Bu turistik yol da bir çok hediyelik eşya ve küçük tezgahı barındırıyor. Gittiğim yerlerin enerjisini taşıması bakımından en çok yerel tezgahlardan alışveriş yapmayı severim. Çoğu el yapımı ve fabrikasyon olmayan bu ürünler aynı zamanda satan Vietnamlıları da sevindiriyor. Bir taşla iki kuş vurmuş oluyoruz deyim yerindeyse. Vietnamlılar çok mahcup ve saygılı insanlar Budizm'in verdiği dinginlik her hareketlerinden hissediliyor. Çalışmanın verdiği asalette tabii. Çünkü gidiş ve geliş yolu boyunca pirinç tarlaları var ve buradaki insanlar bellerine kadar suya batarak geçimlerini sağlamaya çalışıyorlar. Bu görüntü karşısında onların varoluş çabalarına gıpta ediyorum ve Vietnam halkıyla aramda oluşan sıcaklığın katlandığını hissediyorum. Neden mi? Efsane önderleri Ho Chi Minh liderliğinde emperyalizme karşı verdikleri mücadele Anadolu halkının verdiği İstiklal Savaşından çok farklı değil çünkü. Vietnam dilinde 'Işığa kavuşturan' anlamını taşıyan Ho Chi Minh halkı tarafından Ho Amca diye de anılır. Bağımsızlık mücadelesinin önderine Atatürk diyen biz Türklerden tek farkı rejim ve kilometreler...

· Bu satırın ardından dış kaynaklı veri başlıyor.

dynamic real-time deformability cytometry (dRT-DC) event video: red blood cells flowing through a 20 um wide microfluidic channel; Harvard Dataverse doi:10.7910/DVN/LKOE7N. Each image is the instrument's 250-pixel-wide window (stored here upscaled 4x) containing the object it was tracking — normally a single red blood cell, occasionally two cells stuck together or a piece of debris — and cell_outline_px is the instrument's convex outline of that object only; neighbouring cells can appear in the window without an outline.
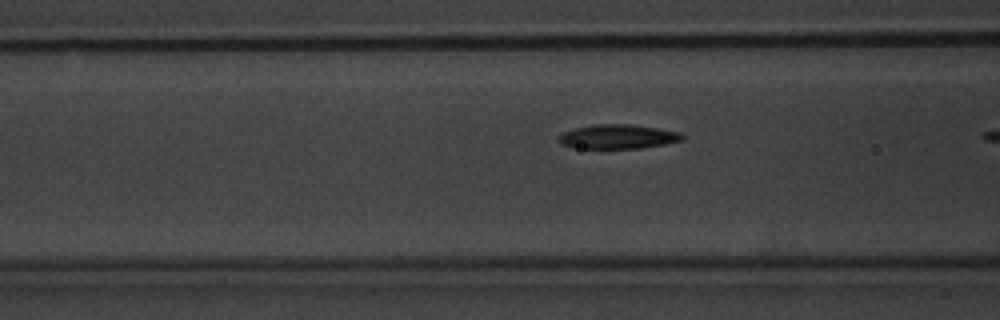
{"species": "common noctule bat (a hibernating species)", "species_latin": "Nyctalus noctula", "temperature_condition": "warm", "stored_images_in_passage": 7, "camera_frame_rate_fps": 3000, "um_per_image_px": 0.085, "animal": {"sex": "male", "body_mass_g": 20.1, "forearm_length_mm": 53.5}, "frame": {"image": 1, "passage_image": 5, "time_ms": 1.333, "image_size_px": [1000, 320], "cell_outline_px": [[684, 140], [664, 144], [640, 148], [580, 148], [560, 144], [556, 140], [556, 136], [564, 132], [576, 128], [592, 124], [628, 124], [656, 128], [680, 132], [684, 136]], "centroid_in_image_um": [52.49, 11.61], "position_along_channel_um": 114.1, "area_um2": 17.46}}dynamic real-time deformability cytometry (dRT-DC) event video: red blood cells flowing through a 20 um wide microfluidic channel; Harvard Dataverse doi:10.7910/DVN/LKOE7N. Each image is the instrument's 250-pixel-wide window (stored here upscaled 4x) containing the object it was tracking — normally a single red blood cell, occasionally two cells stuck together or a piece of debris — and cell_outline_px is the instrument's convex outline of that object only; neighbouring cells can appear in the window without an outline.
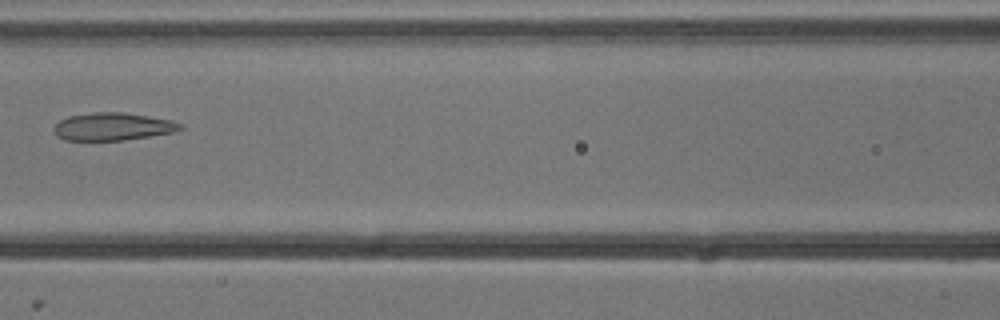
{"species": "common noctule bat (a hibernating species)", "species_latin": "Nyctalus noctula", "temperature_condition": "cold", "stored_images_in_passage": 7, "camera_frame_rate_fps": 3000, "um_per_image_px": 0.085, "animal": {"sex": "male", "body_mass_g": 13.3}, "frame": {"image": 1, "passage_image": 7, "time_ms": 2.0, "image_size_px": [1000, 320], "cell_outline_px": [[184, 128], [172, 132], [124, 140], [64, 140], [56, 136], [52, 128], [60, 120], [68, 116], [92, 112], [124, 112], [172, 120], [180, 124]], "centroid_in_image_um": [9.53, 10.75], "position_along_channel_um": 157.1, "area_um2": 20.35}}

Bu sebeple bu uzak coğrafya insanlarıyla bir ortak bulmak istememden midir nedir onları kendime yakın hissediyorum ve eşsiz güzellikteki ülkelerinde özellikle Ha Long Körfezi'nde vakit geçirebildiğim için kendimi şanslı olarak görüyorum. Koskoca evrende bağ kurduğum, bir parçamı bıraktığım yerlere bir yenisi ekliyorum.